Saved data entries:
******

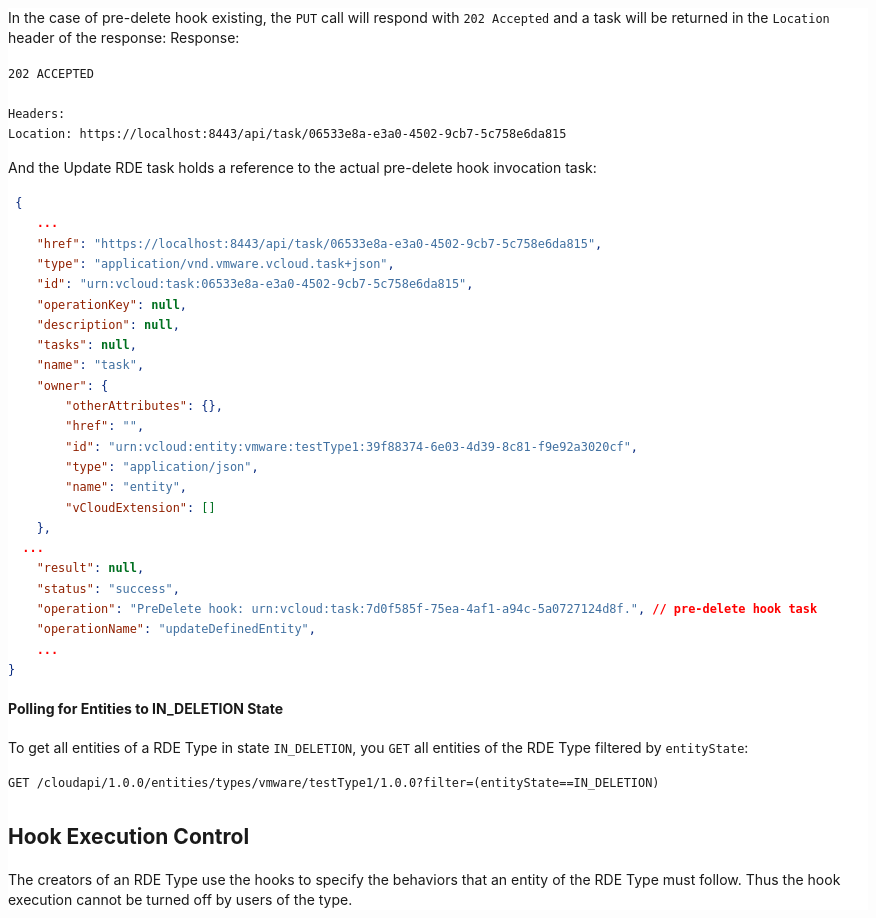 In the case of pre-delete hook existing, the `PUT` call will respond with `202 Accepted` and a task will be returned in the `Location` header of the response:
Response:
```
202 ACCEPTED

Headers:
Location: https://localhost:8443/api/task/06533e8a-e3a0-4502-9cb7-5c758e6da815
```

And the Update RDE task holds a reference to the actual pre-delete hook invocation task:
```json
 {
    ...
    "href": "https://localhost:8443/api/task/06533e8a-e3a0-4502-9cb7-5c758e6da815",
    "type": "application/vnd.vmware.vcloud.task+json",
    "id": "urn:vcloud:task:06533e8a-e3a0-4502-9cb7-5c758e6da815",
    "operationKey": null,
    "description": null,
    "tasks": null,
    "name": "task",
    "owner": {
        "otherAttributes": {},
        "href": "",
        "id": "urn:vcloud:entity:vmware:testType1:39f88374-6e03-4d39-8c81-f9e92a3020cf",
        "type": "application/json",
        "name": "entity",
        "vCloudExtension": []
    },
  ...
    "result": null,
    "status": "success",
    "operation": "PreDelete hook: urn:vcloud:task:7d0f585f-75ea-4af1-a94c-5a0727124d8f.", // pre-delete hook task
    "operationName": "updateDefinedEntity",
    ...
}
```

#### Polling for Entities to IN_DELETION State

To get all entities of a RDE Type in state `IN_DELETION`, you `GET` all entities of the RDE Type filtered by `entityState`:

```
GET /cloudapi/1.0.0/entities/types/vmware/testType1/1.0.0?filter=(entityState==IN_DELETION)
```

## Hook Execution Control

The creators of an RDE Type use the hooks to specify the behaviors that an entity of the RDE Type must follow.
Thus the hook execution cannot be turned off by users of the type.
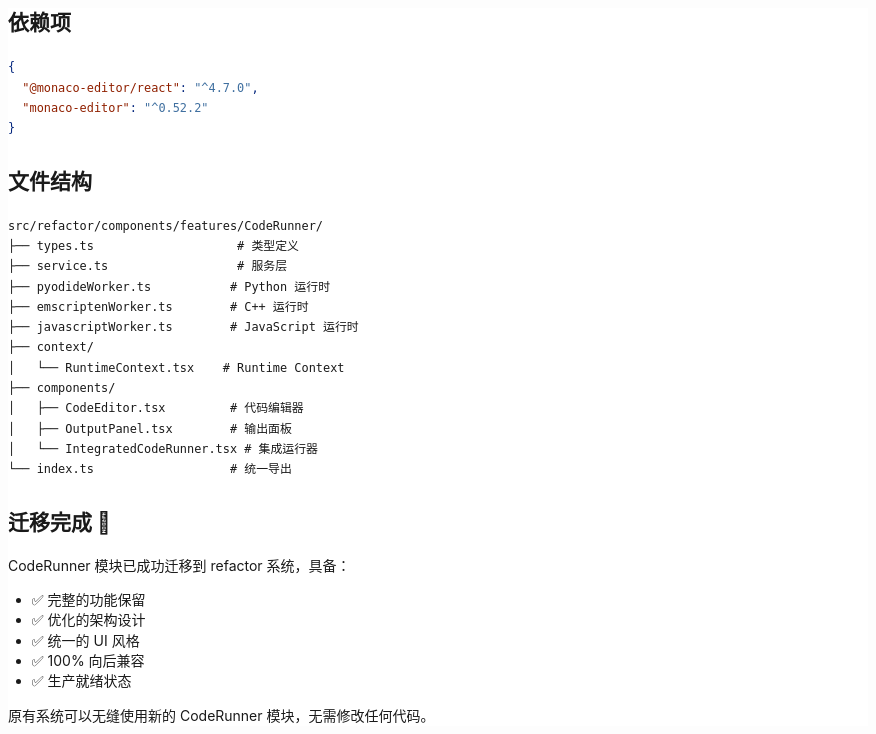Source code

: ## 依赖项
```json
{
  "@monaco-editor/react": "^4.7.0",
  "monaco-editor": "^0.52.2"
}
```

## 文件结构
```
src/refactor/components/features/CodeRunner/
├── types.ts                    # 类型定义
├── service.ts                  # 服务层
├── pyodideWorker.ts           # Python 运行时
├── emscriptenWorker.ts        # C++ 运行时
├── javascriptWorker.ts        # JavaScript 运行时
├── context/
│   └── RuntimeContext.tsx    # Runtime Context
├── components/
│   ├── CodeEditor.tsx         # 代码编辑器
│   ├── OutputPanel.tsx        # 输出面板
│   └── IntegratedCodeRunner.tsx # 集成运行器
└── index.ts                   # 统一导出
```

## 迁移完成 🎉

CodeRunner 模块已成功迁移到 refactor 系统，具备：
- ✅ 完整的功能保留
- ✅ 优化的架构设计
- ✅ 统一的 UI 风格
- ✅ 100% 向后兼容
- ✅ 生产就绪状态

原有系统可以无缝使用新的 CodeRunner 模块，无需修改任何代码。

******

Starting at the line with "- ✅ 完整的功能保留", retype each line through the final one in the data above, unchanged and with nothing added.

* [Solution for this problem]
- ✅ 完整的功能保留
- ✅ 优化的架构设计
- ✅ 统一的 UI 风格
- ✅ 100% 向后兼容
- ✅ 生产就绪状态

原有系统可以无缝使用新的 CodeRunner 模块，无需修改任何代码。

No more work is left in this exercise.